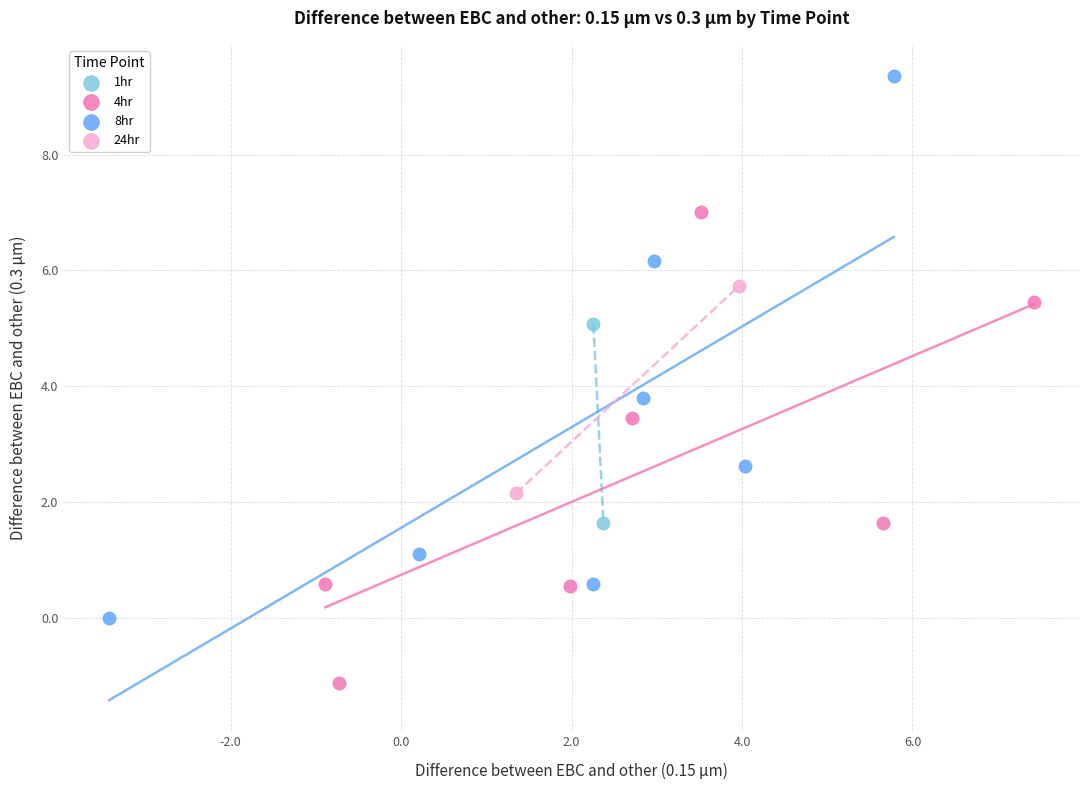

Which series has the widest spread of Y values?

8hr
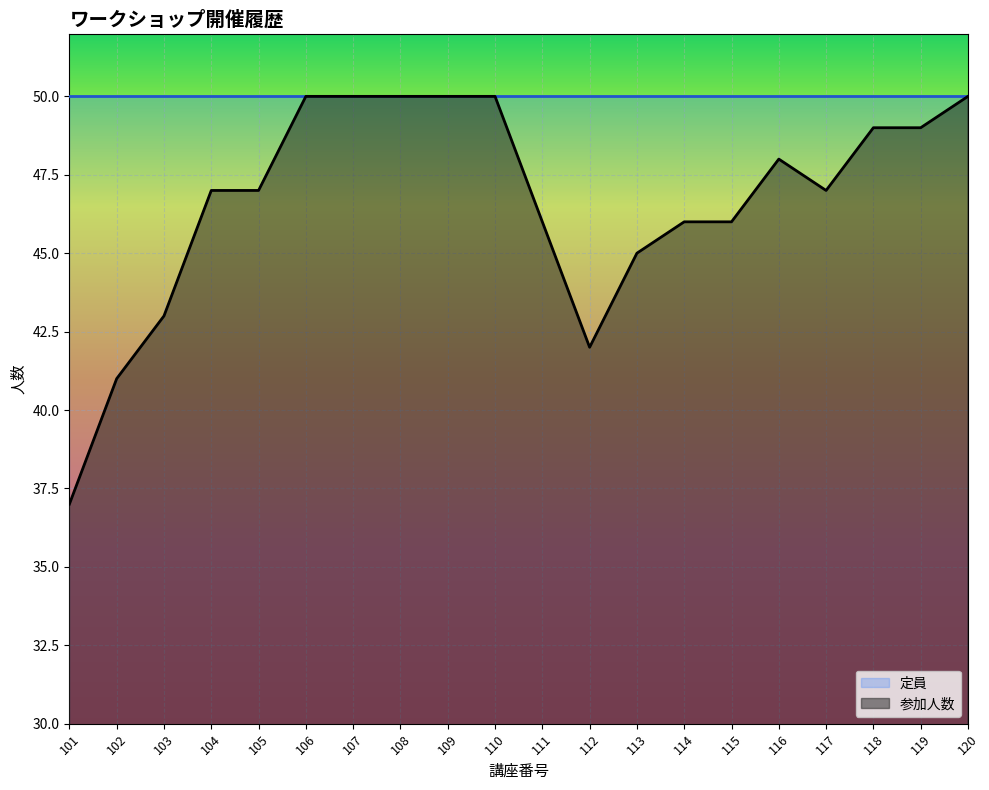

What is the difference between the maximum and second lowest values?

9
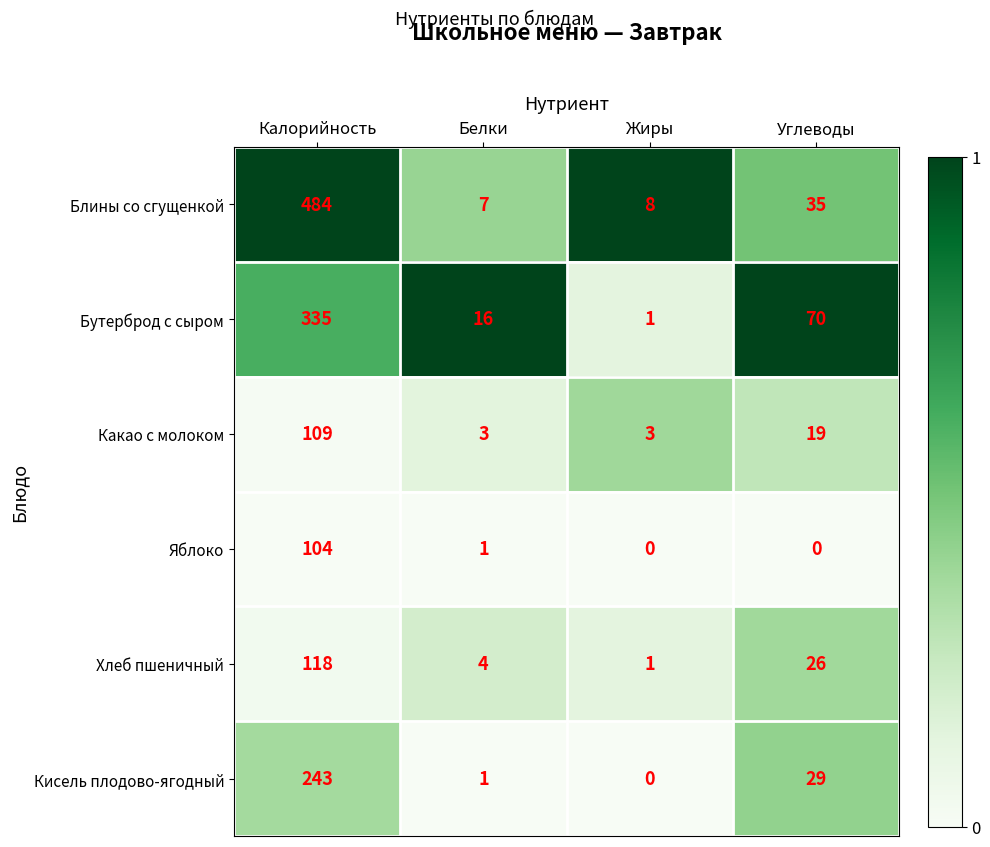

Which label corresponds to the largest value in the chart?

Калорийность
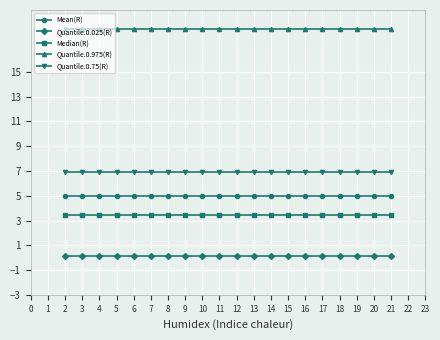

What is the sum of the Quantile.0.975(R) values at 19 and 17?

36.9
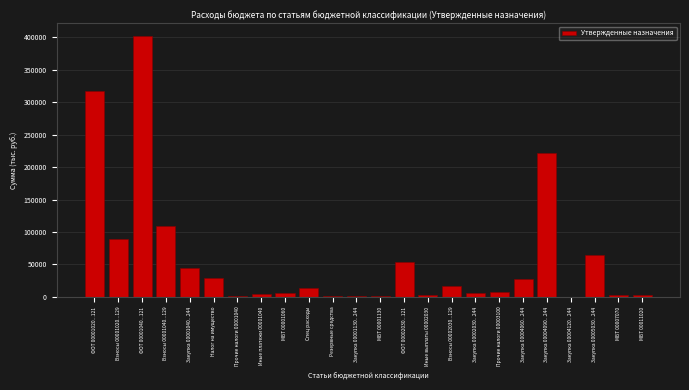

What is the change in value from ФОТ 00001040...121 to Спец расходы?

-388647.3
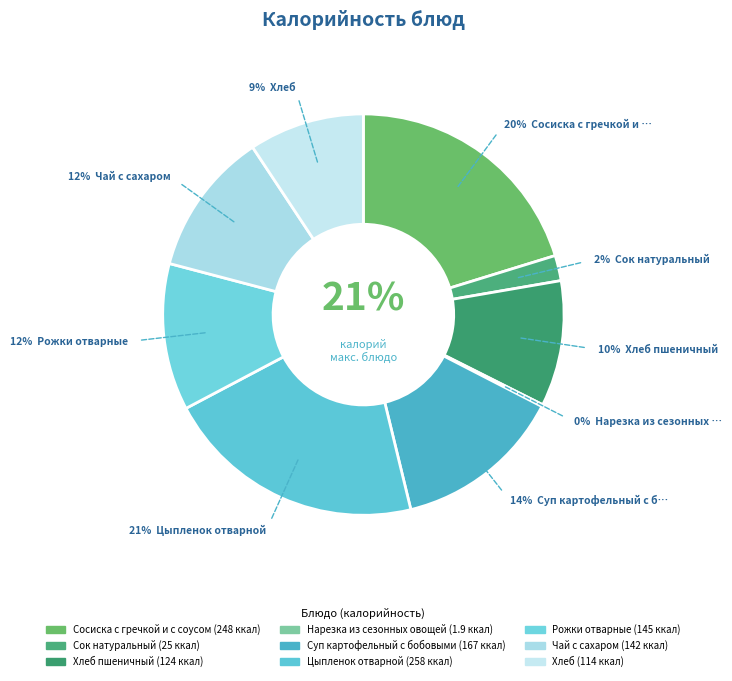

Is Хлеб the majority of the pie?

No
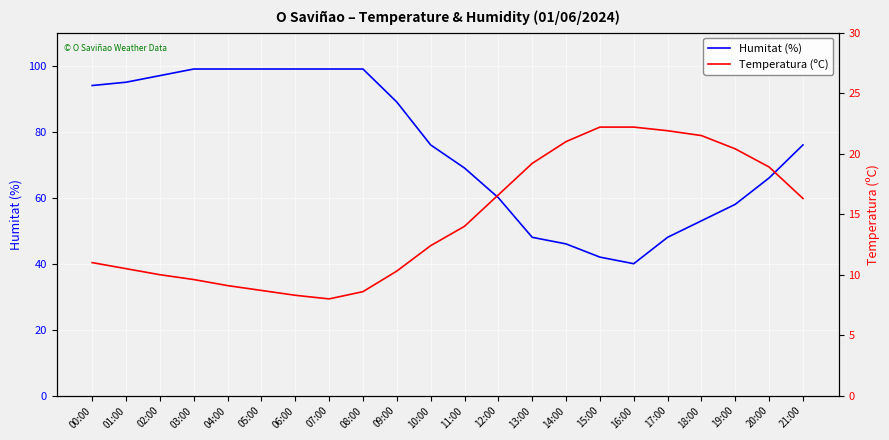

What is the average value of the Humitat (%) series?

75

--------------------------------

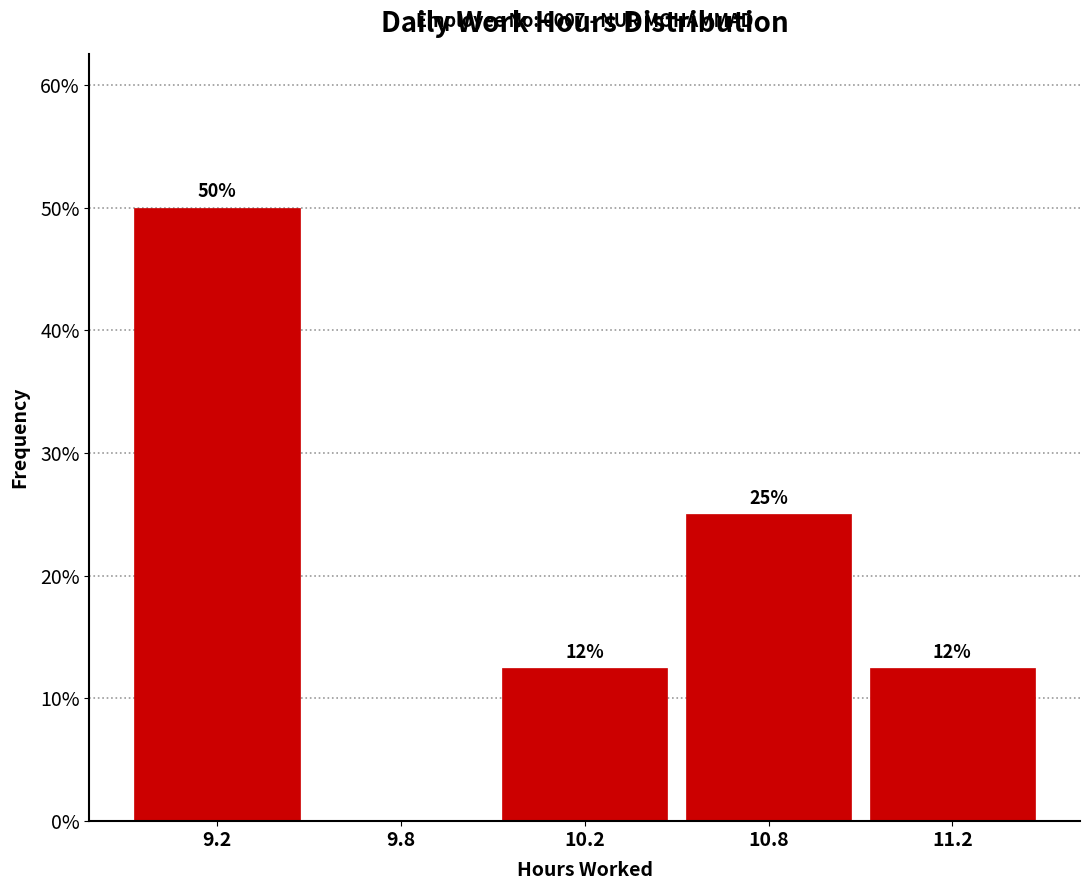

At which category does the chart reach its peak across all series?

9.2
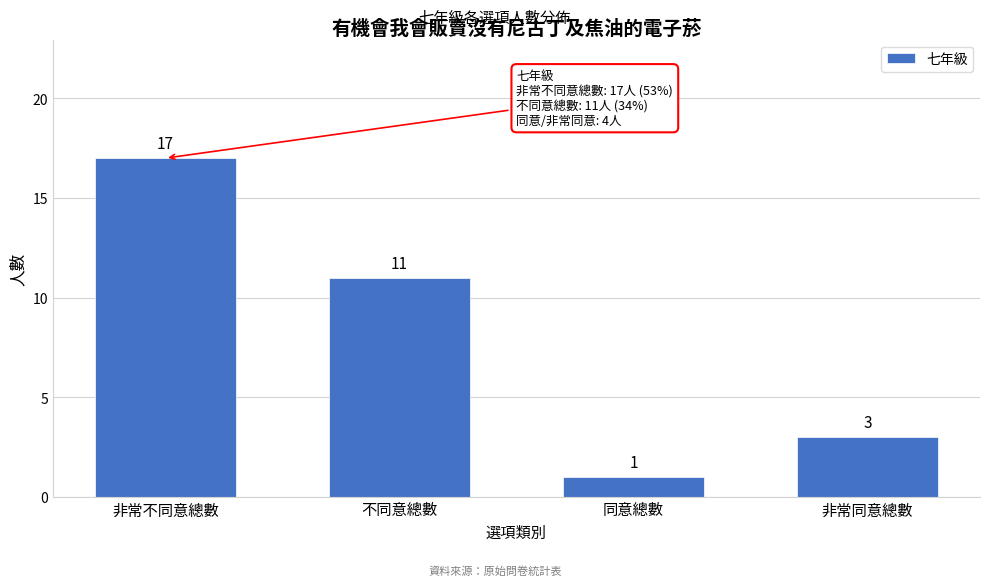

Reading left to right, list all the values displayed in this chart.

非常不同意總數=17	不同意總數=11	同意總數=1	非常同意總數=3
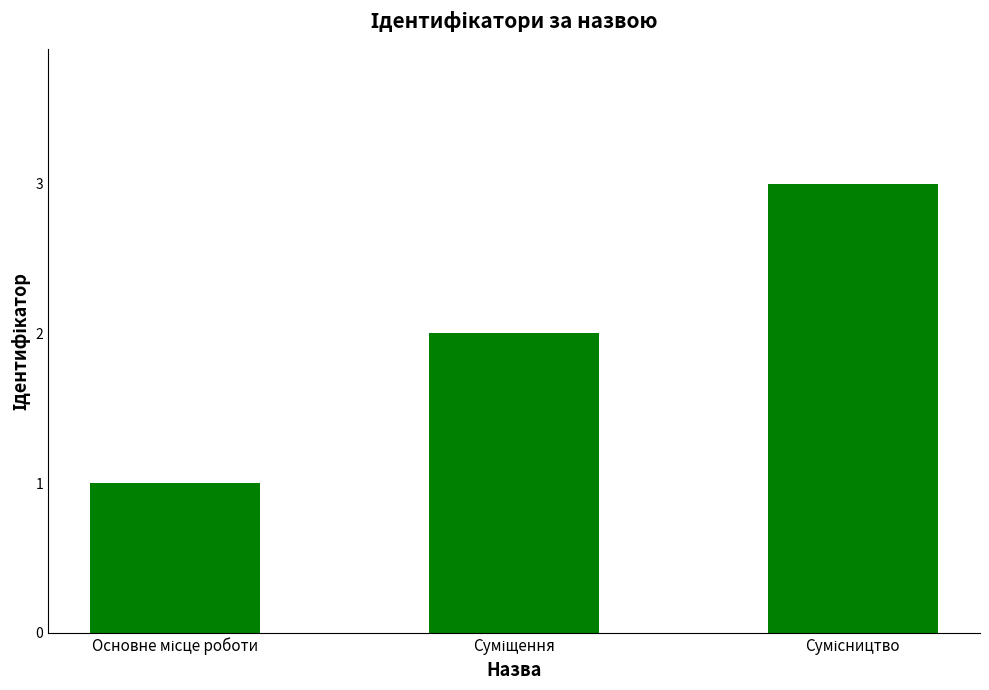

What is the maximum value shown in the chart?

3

--------------------------------

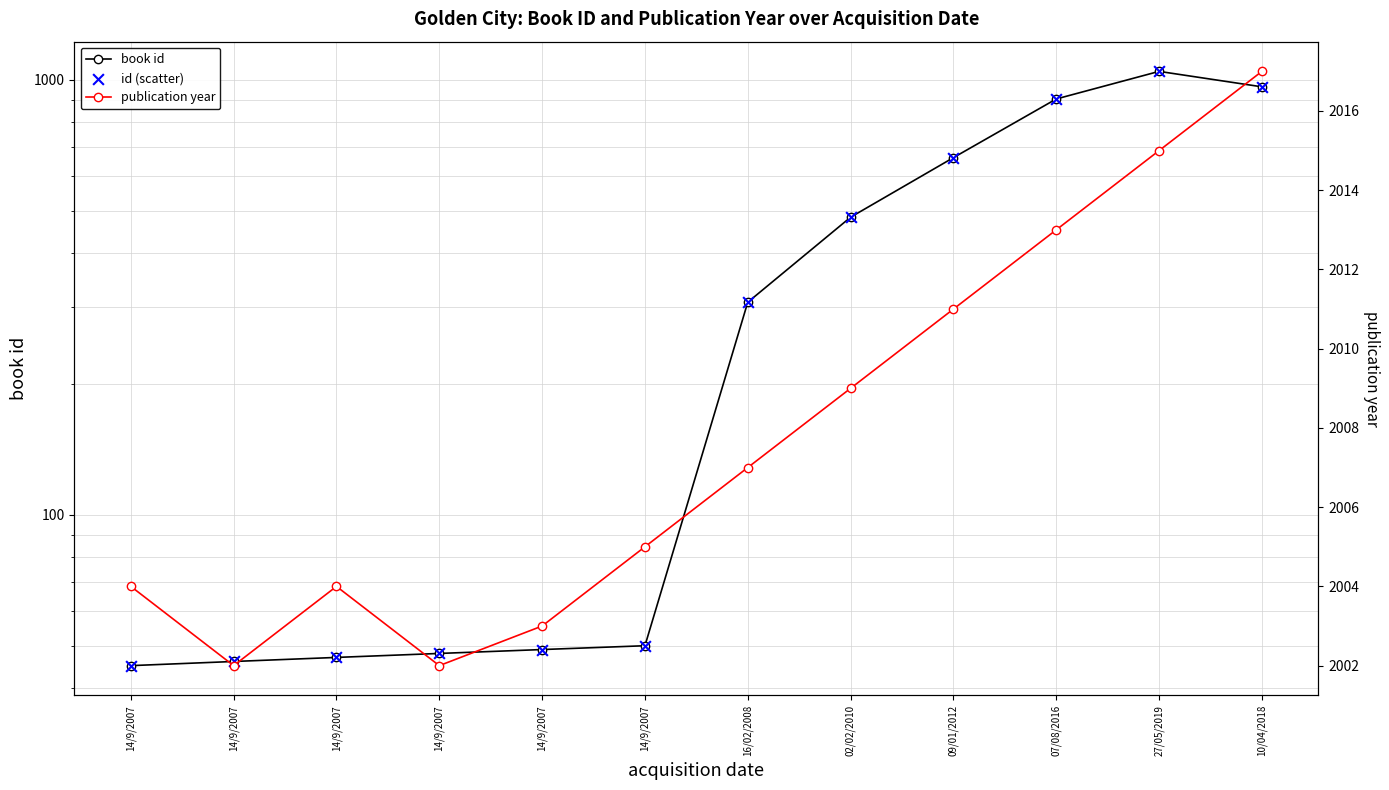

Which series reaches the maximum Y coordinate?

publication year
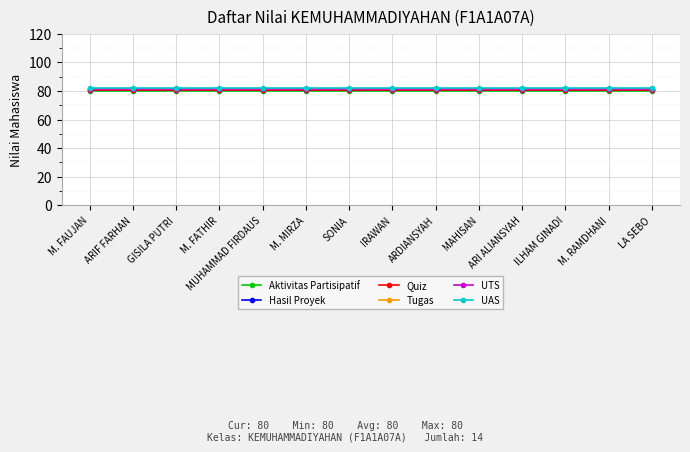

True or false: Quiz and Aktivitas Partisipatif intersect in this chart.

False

--------------------------------

Retype the stretch of material from the line that contains "Reading left to" through the line that contains "What is the maximum value shown in the chart?", both ends included, leaving the pictures out.

Expected answer
Reading left to right, list all the values displayed in this chart.

非常不同意總數=17	不同意總數=11	同意總數=1	非常同意總數=3

What is the maximum value shown in the chart?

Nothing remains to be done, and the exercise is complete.